The Court of Appeals (CA) consolidated the petitions for review of these RTC decisions. The CA reversed both RTC rulings. It held that the election contests were actually intra-corporate controversies over the validity of the issuance of shares of stock, which under the Interim Rules of Procedure for Intra-Corporate Controversies, prescribe in two years from the date of issuance. The CA found that petitioner’s complaints, filed in March 2019, were filed beyond the two-year prescriptive period from the dates the shares were issued to respondent Lolito (allegedly in 2013 for iSpecialist and in November 2018 for LC Lopez and Conqueror). The CA also ruled that the RTC-Marikina had no jurisdiction over the case involving Russ Marketing, Inc., as no election was held for it during the contested meeting.
ISSUE
The core issue is whether the Court of Appeals correctly dismissed the election contests on the ground of prescription, re-characterizing them as actions questioning the validity of the issuance of shares of stock which prescribed in two years.
RULING
No. The Supreme Court reversed the Court of Appeals and reinstated the decisions of the Quezon City RTC and Marikina City RTC.

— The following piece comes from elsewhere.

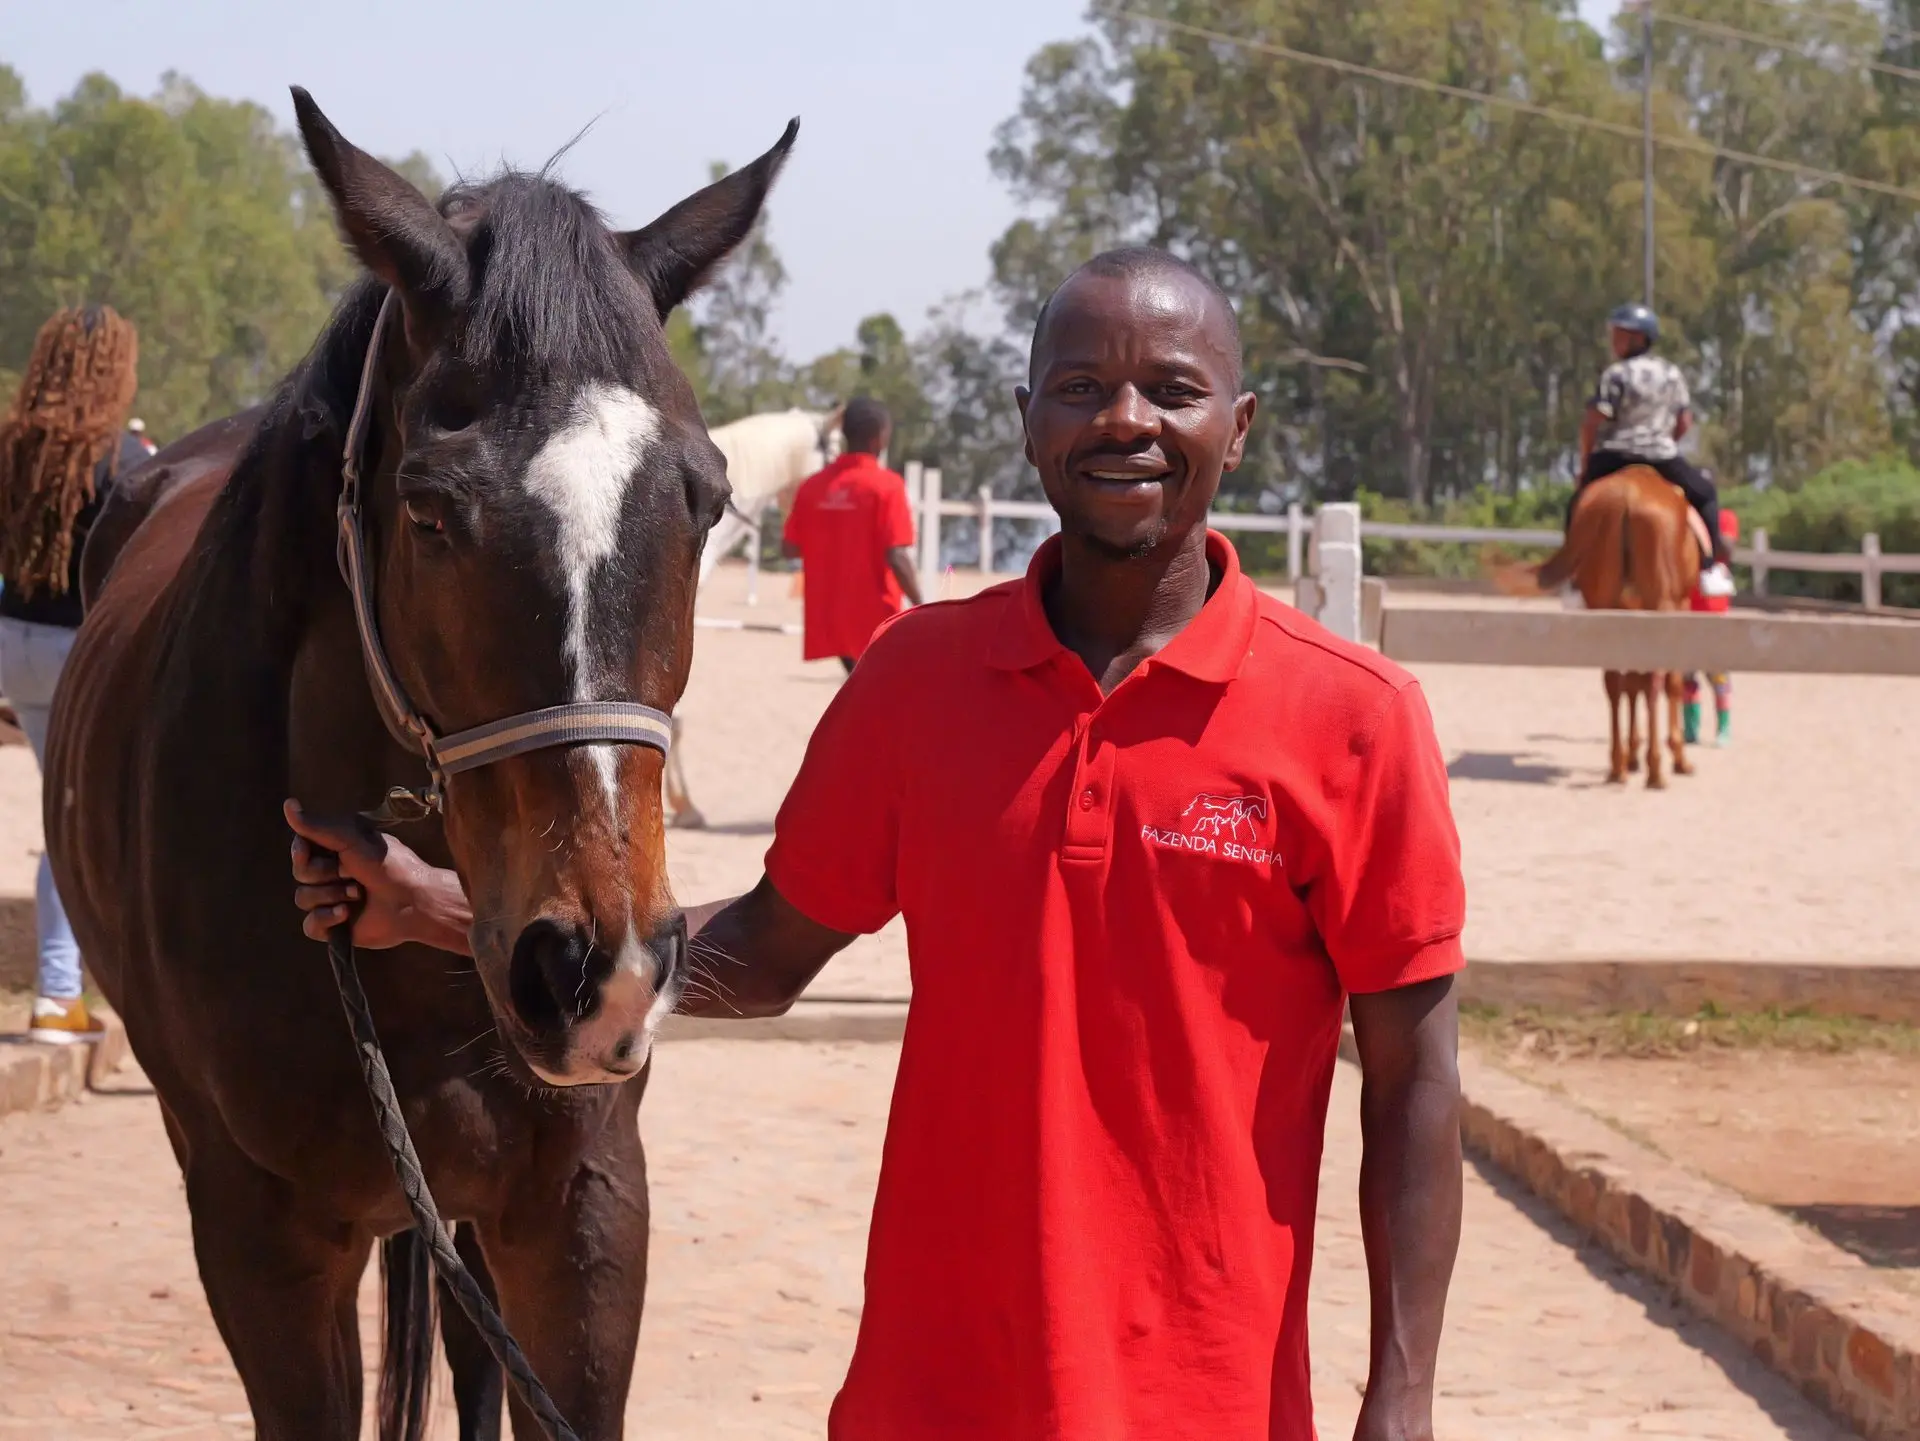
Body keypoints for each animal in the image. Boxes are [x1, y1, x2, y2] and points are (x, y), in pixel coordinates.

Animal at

The Supreme Court held that the CA erred in re-characterizing the nature of the suits. The actions filed by petitioner were election contests, specifically actions for the nullification of elections of directors under Section 2(c), Rule 1 of the Interim Rules. An election contest is a proceeding to ascertain the validity of the election process itself. The petitioner’s primary objective was to nullify the stockholders’ meetings and the ensuing elections due to procedural infirmities and the use of allegedly invalidly issued shares to vote.

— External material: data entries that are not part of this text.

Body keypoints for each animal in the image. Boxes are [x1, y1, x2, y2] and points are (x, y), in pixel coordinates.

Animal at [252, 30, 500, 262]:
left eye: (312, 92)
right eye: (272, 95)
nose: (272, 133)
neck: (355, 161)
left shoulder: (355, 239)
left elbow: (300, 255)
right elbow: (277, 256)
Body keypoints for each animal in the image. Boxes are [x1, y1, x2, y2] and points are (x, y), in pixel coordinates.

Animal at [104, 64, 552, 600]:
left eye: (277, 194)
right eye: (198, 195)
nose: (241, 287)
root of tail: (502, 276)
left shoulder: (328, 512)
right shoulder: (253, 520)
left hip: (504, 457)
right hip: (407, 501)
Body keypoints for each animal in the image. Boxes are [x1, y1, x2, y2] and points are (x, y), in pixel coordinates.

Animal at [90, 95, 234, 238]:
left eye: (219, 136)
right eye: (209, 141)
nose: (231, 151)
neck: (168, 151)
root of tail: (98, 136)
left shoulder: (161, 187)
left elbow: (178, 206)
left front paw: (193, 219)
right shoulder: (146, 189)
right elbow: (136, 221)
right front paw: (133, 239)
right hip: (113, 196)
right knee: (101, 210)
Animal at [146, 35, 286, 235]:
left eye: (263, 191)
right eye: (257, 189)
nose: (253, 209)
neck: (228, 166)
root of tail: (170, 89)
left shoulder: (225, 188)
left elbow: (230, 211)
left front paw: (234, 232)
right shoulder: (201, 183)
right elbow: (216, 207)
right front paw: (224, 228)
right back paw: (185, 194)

The Court distinguished an election contest from an action questioning the validity of the issuance of shares. The latter concerns the legitimacy of the share issuance process itself and prescribes in two years. The former concerns the validity of the electoral exercise. The use of invalidly issued shares to vote is a ground to challenge an election, but the action itself remains an election contest. The prescriptive period for filing an election contest is within fifteen (15) days from the date of the election, as stated in the Interim Rules. The petitioner’s complaints, filed in March 2019 regarding elections held in February 2019, were timely filed within this 15-day period.

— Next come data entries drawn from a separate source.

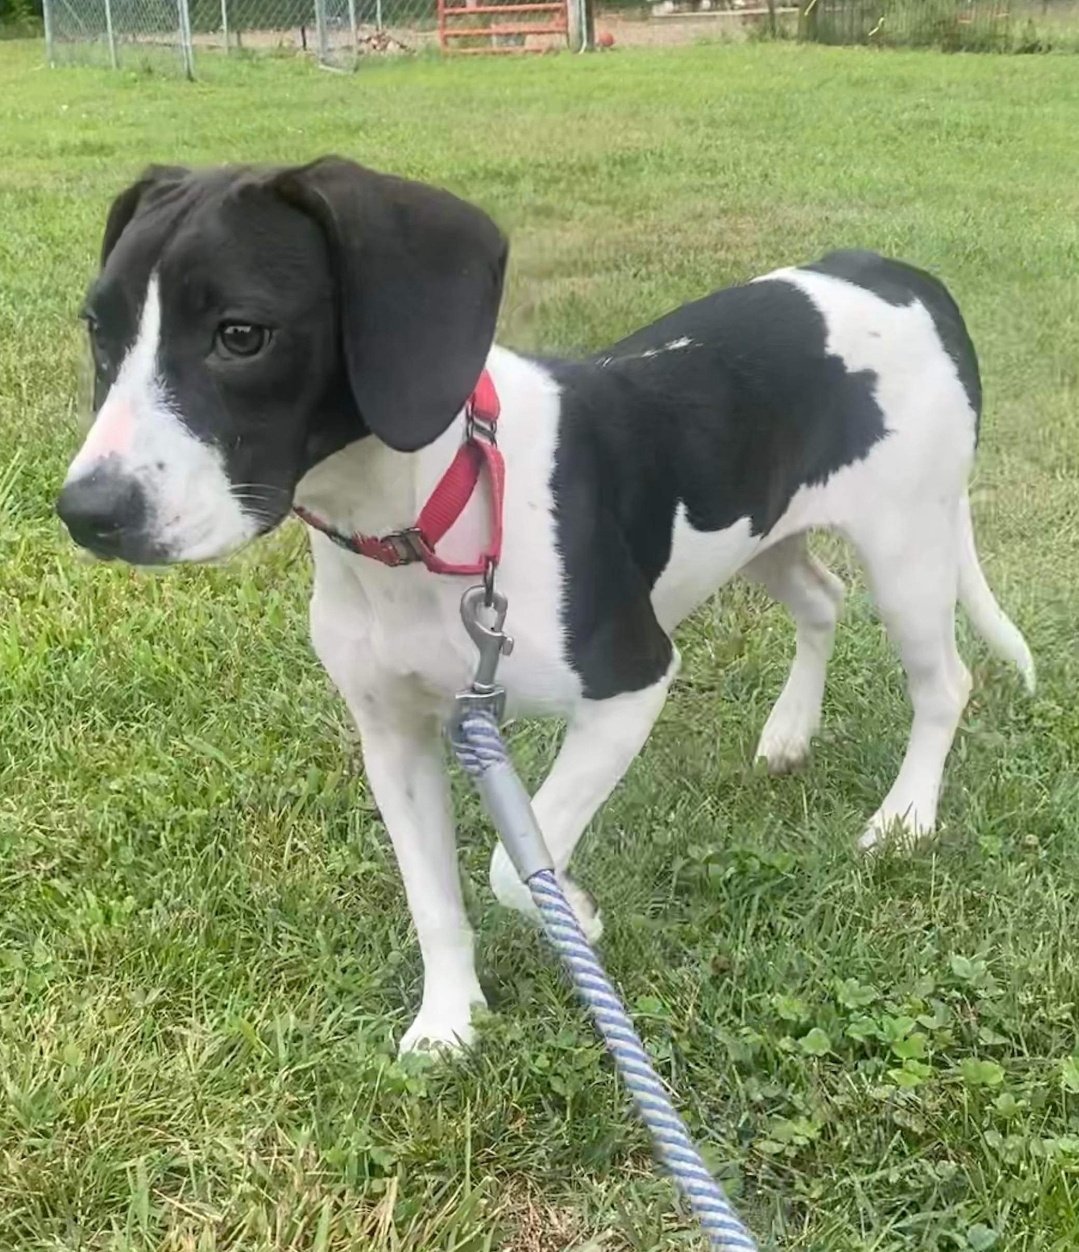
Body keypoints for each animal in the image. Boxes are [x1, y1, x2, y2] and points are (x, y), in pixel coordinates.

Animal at [59, 156, 1041, 1056]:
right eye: (98, 330)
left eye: (241, 334)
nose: (87, 512)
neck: (428, 515)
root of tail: (899, 275)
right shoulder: (395, 737)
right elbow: (434, 898)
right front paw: (449, 1021)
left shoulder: (632, 683)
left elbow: (511, 862)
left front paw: (570, 907)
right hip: (760, 526)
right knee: (822, 602)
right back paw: (788, 731)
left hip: (907, 550)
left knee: (942, 684)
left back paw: (904, 818)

Furthermore, the Court found that the RTCs correctly ruled on the merits. For iSpecialist, the sale of 33,495 unissued shares to respondent Lolito was invalid for lack of prior Board authorization as required by the Corporation Code, rendering these shares non-voting. Their use, being substantial, invalidated the election. For LC Lopez and Conqueror, the acquisition of unissued shares by respondent Lolito likewise lacked Board authorization and violated petitioner’s pre-emptive rights under Section 38 of the Corporation Code, as there was no showing that these rights were denied or that the issuance was for a corporate purpose approved by stockholders. Therefore, these shares could not be validly voted. The Supreme Court also upheld the RTC-Marikina’s finding that Christina and John Rusty were stockholders entitled to sue, despite not being in the stock and transfer books, as they presented evidence of share ownership.